▸ Items from a data source:
⟨

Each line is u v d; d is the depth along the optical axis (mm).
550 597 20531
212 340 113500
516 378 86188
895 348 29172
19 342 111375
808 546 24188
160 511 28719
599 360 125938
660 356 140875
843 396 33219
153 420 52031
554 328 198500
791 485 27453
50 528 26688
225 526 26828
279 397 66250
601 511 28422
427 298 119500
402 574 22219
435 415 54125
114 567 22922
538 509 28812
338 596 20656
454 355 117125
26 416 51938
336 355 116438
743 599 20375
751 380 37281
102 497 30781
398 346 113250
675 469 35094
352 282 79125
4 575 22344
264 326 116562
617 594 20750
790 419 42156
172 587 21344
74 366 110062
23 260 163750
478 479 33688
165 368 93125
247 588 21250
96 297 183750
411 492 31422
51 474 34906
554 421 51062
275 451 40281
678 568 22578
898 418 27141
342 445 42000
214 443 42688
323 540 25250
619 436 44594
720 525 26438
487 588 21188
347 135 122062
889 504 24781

⟩

▸ What to work on: From the records above, retype only the lines starting at the line that contains "398 346 113250" and ending at the line that contains "720 525 26438", both included.

▸ Solved exercise:
398 346 113250
675 469 35094
352 282 79125
4 575 22344
264 326 116562
617 594 20750
790 419 42156
172 587 21344
74 366 110062
23 260 163750
478 479 33688
165 368 93125
247 588 21250
96 297 183750
411 492 31422
51 474 34906
554 421 51062
275 451 40281
678 568 22578
898 418 27141
342 445 42000
214 443 42688
323 540 25250
619 436 44594
720 525 26438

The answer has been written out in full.